QUÉ SE PIDE: Prosiga la redacción del artículo sobre los mensajes de Evo Morales al asumir la presidencia de Bolivia, comenzando inmediatamente después de su última oración.

---------- TEXTO PROPORCIONADO

MENSAJES DE EVO
Por Atilio Boron*
Desde La Paz
La sensación flota en el aire: en Bolivia ha nacido
algo nuevo, cuya influencia trascenderá sus fronteras hasta convertirse en un
fenómeno "histórico-universal", llamado a gravitar en la vida de millones de
personas en los más insospechados rincones del planeta. Después de 513 años
-recordaba Alvaro García Linera en la Plaza de los Héroes- los indígenas recuperaban
el control de sus vidas. Uno de los suyos, Evo Morales, acababa de ser ungido
como presidente y desde su primer instante como gobernante transmitió, con la
circunspección y sobriedad que caracteriza a su pueblo, una serie de mensajes
que ratificaban que la historia había cambiado de dirección. Mensajes que con
sus dichos, sus silencios y sus gestos reverberaron con estruendo por toda América
latina confirmando el advenimiento de algo nuevo y diferente. Algo original
y genuino, que sólo por una infeliz ocurrencia podría ser concebido como una
expresión más de el "centroizquierda", amorfa categoría que los filósofos de
la resignación impusieron como una moda. La originalidad del experimento del
MAS en Bolivia sólo admite comparación con otras dos experiencias, también ellas
únicas e irrepetibles, que exhibe nuestra región: las revoluciones en Cuba y
Venezuela. Lo que unifica a estos tres procesos no es su similitud -en realidad
no podrían ser más disímiles- sino su irreductible originalidad: ninguno es
copia de nadie, confirmando una vez más que las revoluciones son la expresión
más genuina e inimitable de los pueblos.
El mensaje que transmite Evo Morales al jurar como presidente, con el puño de
su mano izquierda alzado con gallardía y su mano derecha descansando sobre su
corazón, desnuda las vacías formalidades del protocolo y deja una huella indeleble
en la memoria de su pueblo. Enseguida, antes de comenzar su discurso, pide un
minuto de silencio en homenaje a los que ofrendaron su vida para construir una
Bolivia justa, libre, digna: Túpac Amaru, Túpac Katari, Luis Espinal y Ernesto
"Che" Guevara. ¿Dónde, cuándo, se había visto algo igual? Al terminar, otro
gesto: palabras de despedida pronunciadas en aymara y quechua, las lenguas de
las etnias secularmente ignoradas y despreciadas. Mensajes que ratifican su
ejemplar trayectoria de lucha y la claridad de un discurso que, en la campaña
electoral, condenó sin atenuantes al capitalismo y al neoliberalismo. Mensajes
elocuentes también cuando, al revés de lo que hacen los representantes de la
mal llamada "izquierda racional" -esa que halaga la derecha y fomenta el lobbista
de las privatizadas españolas, Felipe González- cuyo primer acto después de
un triunfo electoral es peregrinar a Washington para garantizar a los amos del
imperio que todo seguirá como hasta entonces, Evo comienza su gira internacional
visitando Cuba, y luego Venezuela, gestos de una contundencia insoslayable.

--------------------
---------- DATOS DE ENTRADA

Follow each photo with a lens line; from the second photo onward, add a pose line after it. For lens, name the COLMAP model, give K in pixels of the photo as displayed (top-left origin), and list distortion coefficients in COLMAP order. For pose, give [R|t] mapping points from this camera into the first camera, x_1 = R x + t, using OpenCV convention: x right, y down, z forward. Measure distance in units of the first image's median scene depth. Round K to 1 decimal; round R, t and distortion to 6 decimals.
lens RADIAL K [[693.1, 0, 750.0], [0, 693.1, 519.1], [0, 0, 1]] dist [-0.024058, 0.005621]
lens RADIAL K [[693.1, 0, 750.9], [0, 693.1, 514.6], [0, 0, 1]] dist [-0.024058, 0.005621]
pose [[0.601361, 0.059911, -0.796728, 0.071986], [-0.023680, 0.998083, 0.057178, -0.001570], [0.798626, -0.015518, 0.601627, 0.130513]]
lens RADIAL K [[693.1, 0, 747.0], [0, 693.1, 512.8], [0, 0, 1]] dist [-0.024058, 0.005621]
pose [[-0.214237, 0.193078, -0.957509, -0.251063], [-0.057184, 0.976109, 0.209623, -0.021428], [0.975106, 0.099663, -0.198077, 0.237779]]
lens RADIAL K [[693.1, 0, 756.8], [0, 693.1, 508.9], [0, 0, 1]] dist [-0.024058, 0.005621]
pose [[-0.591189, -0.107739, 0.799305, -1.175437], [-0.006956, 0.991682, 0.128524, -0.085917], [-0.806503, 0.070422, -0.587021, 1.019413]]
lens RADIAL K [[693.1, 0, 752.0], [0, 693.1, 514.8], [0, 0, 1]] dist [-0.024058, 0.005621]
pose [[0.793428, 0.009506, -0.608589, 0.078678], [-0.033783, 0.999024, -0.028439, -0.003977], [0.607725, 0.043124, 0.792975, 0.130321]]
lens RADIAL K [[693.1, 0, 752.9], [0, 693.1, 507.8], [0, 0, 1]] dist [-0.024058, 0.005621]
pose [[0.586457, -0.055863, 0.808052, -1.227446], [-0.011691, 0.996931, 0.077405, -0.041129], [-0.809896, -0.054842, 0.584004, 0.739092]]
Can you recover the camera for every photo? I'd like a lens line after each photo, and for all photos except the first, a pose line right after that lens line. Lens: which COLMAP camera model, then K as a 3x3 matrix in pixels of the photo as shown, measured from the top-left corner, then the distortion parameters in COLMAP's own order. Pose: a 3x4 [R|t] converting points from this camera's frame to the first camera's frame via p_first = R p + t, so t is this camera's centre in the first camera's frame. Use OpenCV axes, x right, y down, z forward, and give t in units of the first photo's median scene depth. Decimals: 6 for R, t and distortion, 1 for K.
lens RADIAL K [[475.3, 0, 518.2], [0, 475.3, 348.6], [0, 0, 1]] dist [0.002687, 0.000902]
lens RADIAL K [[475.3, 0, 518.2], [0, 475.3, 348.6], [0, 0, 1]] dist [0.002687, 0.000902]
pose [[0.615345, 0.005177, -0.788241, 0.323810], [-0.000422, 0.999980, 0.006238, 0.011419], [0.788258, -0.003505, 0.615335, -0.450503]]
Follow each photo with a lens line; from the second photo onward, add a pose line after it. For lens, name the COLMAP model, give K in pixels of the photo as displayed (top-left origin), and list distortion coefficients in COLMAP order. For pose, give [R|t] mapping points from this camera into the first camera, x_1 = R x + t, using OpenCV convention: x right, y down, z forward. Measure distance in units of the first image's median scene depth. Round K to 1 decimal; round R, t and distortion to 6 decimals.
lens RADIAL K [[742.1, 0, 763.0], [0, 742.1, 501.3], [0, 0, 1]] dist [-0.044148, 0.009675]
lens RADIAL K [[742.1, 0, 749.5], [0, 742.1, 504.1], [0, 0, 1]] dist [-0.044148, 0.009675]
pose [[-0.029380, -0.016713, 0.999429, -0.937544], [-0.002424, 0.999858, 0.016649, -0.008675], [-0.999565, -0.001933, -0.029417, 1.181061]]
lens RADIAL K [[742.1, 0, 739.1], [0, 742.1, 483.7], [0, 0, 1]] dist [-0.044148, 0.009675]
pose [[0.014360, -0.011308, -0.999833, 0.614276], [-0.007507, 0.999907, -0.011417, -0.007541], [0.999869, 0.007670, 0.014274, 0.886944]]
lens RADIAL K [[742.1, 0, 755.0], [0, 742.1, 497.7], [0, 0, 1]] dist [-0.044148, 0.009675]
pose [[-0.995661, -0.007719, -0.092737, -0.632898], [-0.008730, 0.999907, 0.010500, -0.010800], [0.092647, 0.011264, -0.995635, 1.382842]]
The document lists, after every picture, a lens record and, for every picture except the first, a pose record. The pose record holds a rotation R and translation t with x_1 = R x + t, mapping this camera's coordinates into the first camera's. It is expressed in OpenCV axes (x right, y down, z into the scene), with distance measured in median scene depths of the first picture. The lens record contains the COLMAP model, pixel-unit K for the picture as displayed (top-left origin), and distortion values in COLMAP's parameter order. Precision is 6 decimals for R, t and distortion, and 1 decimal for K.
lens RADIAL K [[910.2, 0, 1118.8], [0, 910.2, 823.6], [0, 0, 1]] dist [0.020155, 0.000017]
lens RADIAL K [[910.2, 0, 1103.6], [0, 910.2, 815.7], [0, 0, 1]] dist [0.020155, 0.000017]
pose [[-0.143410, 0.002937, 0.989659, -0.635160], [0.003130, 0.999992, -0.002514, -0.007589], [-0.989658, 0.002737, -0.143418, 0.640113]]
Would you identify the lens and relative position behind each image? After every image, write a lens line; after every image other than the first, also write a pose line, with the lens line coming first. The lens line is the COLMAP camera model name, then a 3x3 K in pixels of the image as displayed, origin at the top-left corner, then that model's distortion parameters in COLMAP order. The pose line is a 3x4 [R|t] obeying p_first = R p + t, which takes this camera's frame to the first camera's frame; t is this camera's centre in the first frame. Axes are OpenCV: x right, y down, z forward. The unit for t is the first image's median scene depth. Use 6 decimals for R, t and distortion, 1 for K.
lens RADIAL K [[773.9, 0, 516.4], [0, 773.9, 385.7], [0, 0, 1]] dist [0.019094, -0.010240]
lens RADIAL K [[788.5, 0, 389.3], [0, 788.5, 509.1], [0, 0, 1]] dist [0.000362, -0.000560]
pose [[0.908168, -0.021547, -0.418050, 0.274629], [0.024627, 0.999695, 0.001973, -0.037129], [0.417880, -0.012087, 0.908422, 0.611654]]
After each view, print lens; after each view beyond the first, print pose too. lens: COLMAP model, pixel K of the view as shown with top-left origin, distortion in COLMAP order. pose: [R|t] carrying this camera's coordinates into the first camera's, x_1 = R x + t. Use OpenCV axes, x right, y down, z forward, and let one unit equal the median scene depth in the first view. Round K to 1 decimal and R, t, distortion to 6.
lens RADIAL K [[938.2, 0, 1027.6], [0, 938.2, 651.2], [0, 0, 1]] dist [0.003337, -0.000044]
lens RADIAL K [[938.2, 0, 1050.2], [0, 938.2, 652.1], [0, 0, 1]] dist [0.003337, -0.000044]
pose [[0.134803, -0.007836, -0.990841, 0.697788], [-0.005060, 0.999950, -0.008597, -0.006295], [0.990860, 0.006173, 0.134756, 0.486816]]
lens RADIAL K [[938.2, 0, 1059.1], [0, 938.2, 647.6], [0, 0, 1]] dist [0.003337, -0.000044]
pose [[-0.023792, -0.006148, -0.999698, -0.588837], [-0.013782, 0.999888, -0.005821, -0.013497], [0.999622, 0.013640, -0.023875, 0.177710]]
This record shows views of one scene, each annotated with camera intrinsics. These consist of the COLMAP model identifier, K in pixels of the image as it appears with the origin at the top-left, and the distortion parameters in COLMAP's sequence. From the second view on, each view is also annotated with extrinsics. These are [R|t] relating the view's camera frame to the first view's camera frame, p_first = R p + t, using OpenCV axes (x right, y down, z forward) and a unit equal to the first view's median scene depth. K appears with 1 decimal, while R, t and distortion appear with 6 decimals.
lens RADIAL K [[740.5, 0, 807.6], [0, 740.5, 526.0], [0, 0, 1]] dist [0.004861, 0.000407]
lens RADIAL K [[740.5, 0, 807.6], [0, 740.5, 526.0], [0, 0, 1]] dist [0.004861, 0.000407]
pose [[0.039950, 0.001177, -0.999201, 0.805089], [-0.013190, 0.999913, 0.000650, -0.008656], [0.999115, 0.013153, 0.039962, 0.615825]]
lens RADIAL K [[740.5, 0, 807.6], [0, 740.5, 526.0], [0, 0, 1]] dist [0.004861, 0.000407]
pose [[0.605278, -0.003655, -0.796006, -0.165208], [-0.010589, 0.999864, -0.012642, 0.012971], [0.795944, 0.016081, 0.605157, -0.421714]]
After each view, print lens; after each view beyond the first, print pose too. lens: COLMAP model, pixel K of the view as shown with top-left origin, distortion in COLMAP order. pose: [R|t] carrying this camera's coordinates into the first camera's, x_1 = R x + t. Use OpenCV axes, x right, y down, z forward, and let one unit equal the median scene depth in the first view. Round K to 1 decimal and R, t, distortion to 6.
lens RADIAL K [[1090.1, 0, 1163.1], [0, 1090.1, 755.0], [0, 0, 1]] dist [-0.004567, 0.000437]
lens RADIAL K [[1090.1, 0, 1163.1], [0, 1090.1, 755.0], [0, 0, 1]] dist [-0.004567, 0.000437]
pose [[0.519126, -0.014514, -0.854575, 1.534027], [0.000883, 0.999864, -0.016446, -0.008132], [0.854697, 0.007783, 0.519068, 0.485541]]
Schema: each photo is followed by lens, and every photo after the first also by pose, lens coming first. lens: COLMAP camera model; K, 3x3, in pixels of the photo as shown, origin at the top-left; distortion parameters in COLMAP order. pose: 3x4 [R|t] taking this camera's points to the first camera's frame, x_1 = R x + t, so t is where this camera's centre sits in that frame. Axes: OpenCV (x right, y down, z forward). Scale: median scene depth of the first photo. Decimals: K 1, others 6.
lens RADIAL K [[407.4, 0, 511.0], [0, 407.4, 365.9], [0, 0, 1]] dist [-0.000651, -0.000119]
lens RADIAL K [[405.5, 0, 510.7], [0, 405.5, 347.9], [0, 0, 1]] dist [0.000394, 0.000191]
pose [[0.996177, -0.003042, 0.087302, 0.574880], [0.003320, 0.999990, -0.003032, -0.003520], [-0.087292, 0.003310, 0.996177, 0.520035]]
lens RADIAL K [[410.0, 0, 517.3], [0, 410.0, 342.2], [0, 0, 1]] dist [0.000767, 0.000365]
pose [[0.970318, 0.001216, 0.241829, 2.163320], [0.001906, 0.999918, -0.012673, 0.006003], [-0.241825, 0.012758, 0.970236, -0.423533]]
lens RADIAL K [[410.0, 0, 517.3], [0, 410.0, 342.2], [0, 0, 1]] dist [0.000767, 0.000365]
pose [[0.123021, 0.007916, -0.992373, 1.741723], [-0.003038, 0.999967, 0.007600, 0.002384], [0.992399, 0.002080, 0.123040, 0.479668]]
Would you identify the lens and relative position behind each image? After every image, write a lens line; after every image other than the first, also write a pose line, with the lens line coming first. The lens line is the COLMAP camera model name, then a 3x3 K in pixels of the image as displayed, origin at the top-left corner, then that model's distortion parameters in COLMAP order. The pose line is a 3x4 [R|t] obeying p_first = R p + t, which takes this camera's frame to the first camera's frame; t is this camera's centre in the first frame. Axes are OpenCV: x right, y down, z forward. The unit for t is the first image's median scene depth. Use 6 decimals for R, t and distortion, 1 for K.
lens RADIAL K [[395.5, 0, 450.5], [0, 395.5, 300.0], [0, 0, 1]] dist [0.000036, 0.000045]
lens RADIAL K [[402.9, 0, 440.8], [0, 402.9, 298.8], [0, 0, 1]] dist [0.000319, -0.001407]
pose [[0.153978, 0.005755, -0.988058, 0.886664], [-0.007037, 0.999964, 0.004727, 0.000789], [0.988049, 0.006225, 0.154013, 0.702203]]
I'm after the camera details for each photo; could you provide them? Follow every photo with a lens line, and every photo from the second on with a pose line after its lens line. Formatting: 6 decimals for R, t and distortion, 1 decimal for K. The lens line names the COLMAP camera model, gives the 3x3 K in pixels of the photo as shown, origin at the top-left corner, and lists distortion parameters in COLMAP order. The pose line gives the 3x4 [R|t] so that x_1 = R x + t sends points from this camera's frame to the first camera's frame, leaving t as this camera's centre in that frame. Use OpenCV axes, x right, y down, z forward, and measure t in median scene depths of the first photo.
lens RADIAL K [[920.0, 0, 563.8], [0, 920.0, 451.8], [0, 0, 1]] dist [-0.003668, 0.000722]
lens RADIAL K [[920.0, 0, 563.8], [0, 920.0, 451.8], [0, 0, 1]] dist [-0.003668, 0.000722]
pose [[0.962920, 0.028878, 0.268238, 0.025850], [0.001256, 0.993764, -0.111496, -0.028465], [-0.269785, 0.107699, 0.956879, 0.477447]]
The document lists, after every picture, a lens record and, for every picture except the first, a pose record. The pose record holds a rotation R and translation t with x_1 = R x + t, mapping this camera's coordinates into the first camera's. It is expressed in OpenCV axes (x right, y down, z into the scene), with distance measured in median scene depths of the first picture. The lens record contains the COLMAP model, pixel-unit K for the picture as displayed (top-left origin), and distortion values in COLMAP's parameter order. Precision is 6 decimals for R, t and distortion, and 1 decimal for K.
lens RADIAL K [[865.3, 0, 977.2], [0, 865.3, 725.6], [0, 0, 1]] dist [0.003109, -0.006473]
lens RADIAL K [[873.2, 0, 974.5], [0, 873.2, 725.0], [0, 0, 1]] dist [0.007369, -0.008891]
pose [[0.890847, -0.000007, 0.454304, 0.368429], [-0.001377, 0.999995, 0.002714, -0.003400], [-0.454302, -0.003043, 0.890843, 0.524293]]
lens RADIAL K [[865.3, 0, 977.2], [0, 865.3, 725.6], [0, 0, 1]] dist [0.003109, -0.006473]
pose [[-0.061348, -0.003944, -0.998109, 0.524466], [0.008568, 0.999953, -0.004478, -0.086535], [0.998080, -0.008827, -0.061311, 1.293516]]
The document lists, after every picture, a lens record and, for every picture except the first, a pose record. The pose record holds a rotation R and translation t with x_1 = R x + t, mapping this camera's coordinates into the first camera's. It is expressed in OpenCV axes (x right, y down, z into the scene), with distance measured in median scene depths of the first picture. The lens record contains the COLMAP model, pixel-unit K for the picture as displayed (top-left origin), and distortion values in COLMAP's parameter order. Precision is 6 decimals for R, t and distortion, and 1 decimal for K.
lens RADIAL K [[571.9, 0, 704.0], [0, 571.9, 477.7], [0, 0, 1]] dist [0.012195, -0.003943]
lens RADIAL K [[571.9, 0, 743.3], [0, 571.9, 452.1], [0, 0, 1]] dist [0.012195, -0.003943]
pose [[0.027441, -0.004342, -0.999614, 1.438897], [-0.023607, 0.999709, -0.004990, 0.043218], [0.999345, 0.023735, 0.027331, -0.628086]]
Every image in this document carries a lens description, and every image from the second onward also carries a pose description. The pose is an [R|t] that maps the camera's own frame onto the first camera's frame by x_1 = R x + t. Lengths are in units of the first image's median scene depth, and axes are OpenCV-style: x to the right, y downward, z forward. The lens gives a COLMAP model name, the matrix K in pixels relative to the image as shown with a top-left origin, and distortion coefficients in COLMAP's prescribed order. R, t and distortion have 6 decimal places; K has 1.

--------------------

RESULTADO DEL EJERCICIO:
Luego, cuando escandaliza a los "bienpensantes" por el desparpajo con que visita
a "altos dignatarios" de las antiguas potencias coloniales vistiendo su humilde
chompa rayada. Mientras el "centroizquierda" se trajea y encorbata para ratificar
su fidelidad a los poderes establecidos, Evo mantiene intacta su identidad.
Y el domingo, en la Plaza de los Héroes, al exaltar la sabiduría de los pueblos
saluda a Fidel, el "abuelo sabio" que no pudo asistir; y ayer designa un gabinete
que no hace concesión alguna a la derecha, sobre todo en las áreas más sensibles:
hidrocarburos, tierra, interior. Ningún mensaje para "tranquilizar a los mercados"
u otras tonterías por el estilo a las que estamos tan acostumbrados. A diferencia
de otros gobernantes les pide a lo suyos que si lo ven titubear lo empujen y
lo obliguen a marchar hacia adelante. Recupera la consigna zapatista de "mandar
obedeciendo"; pero a su pueblo, no a los mercados o la globalización. Y ratifica,
además, que tanto valor como su juramento en el Congreso tiene el que hizo el
sábado en el Tiahuanaco y el domingo ante los cientos de miles que se dieron
cita en la plaza: "Me podré equivocar pero jamás los voy a traicionar". Sí,
es cierto: hemos entrado en una nueva etapa histórica y la izquierda se afirma
en el poder en América latina. ¡Gracias Bolivia!
* Politólogo, secretario ejecutivo del Clacso.